Eine Apothekerin steht in einer Apotheke vor einer ausgezogenen Medikamenten-Schublade.

  1. Die Insolvenz des Abrechnungsdienstleisters AvP trifft Pharmazeuten durch hohe Zahlungsausfälle.
  2. 20 Prozent der Apotheken sehen sich nach Angaben der Apothekerkammer Nordrhein mit einer teils existenzbedrohenden Situation konfrontiert.
  3. Wir zeigen, wie sich die Insolvenz auf die Apotheken der Region auswirkt.

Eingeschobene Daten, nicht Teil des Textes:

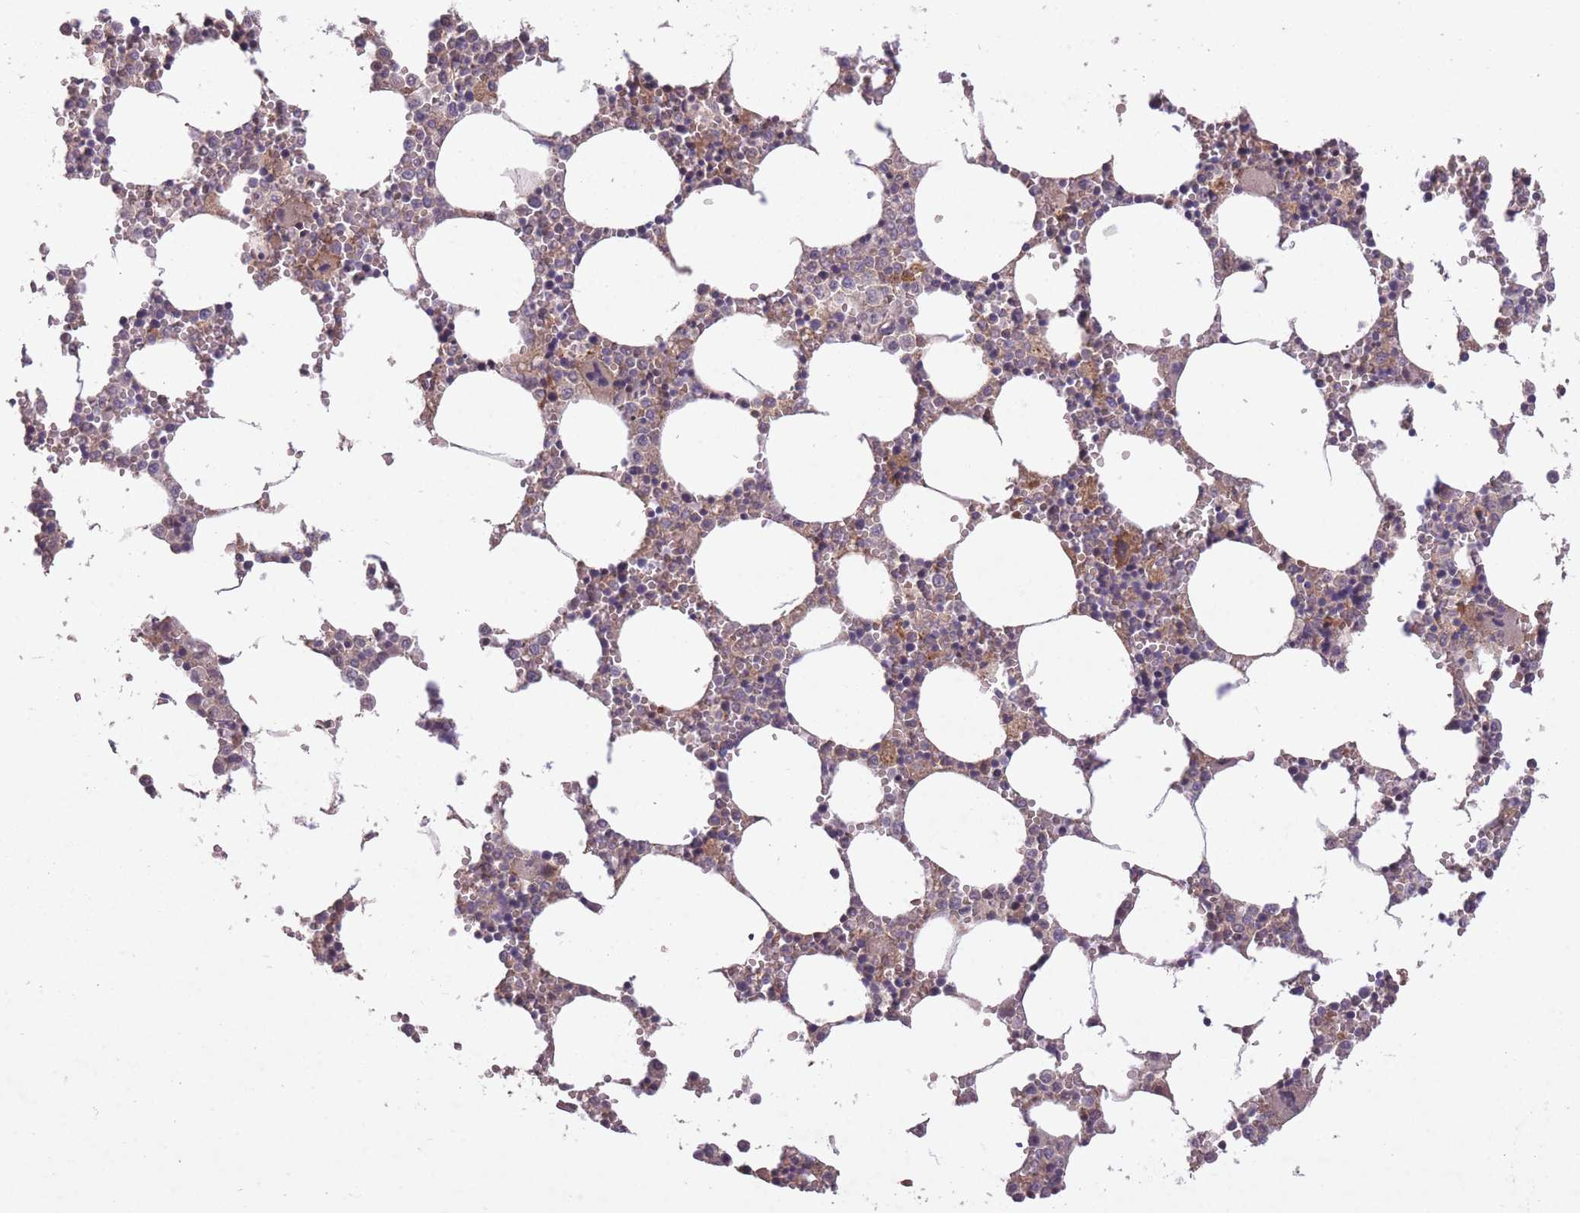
{"staining": {"intensity": "weak", "quantity": "<25%", "location": "cytoplasmic/membranous"}, "tissue": "bone marrow", "cell_type": "Hematopoietic cells", "image_type": "normal", "snomed": [{"axis": "morphology", "description": "Normal tissue, NOS"}, {"axis": "topography", "description": "Bone marrow"}], "caption": "High power microscopy micrograph of an IHC photomicrograph of benign bone marrow, revealing no significant expression in hematopoietic cells.", "gene": "OR2V1", "patient": {"sex": "female", "age": 64}}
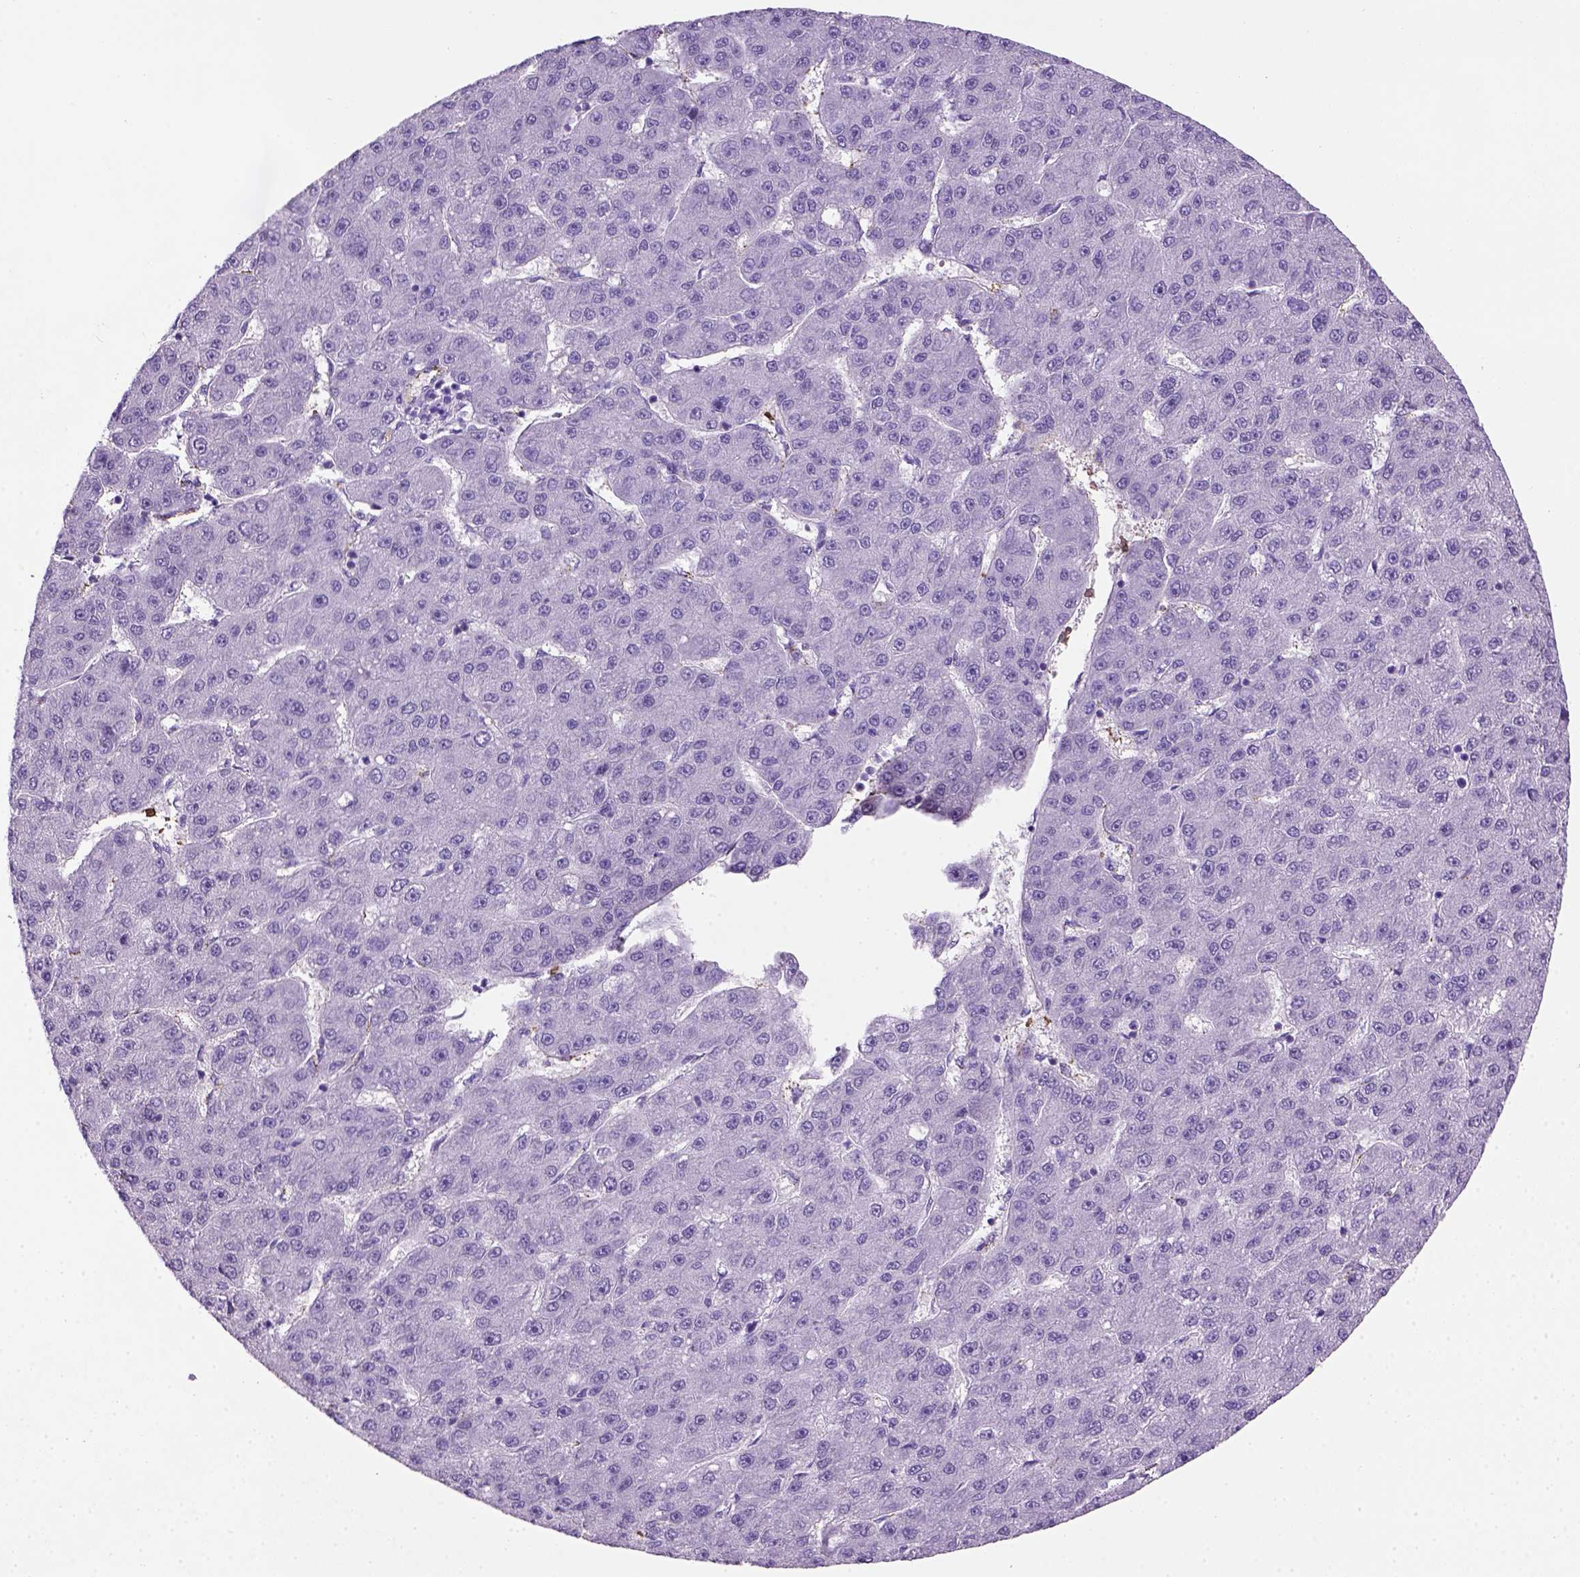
{"staining": {"intensity": "negative", "quantity": "none", "location": "none"}, "tissue": "liver cancer", "cell_type": "Tumor cells", "image_type": "cancer", "snomed": [{"axis": "morphology", "description": "Carcinoma, Hepatocellular, NOS"}, {"axis": "topography", "description": "Liver"}], "caption": "IHC micrograph of neoplastic tissue: human hepatocellular carcinoma (liver) stained with DAB (3,3'-diaminobenzidine) displays no significant protein staining in tumor cells.", "gene": "VWF", "patient": {"sex": "male", "age": 67}}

Siegburg – Es muss ein seltsamer Anruf gewesen sein, den Raimund Löffelholz am 7. September erhielt: „Hast du die Abrechnung bekommen?“, fragte einer seiner Apotheker-Kollegen. Davon ging Löffelholz aus, musste aber feststellen, dass es ihm wie seinem Kollegen ging: Ihm war kein einziges Rezept von August bezahlt worden. Der Abrechnungsdienstleister AvP Deutschland, der das Zahlungsgeschäft der Apotheken mit den Krankenkassen abwickelt, ist insolvent. Laut Apothekerkammer Nordrhein nehme die Insolvenz für einige Pharmazeuten existenzbedrohende Züge an, wodurch die Medikamentenversorgung gefährdet sein könnte.

Löffelholz betreibt die St. Rochus Apotheke in Siegburg – seinem Betrieb fehlen 157.000 Euro. Dank des Einspringens der Bank durch einen Kredit sei die Existenz der Apotheke jedoch nicht unmittelbar bedroht. Doch so geht es längst nicht jedem Betrieb. Die AvP kümmert sich um die Rezeptabrechnung von etwa 3500 Apotheken und Krankenhaus-Apotheken in ganz Deutschland. Gerade Pharmazeuten in NRW sind betroffen, da das Unternehmen seinen Sitz in Düsseldorf hat.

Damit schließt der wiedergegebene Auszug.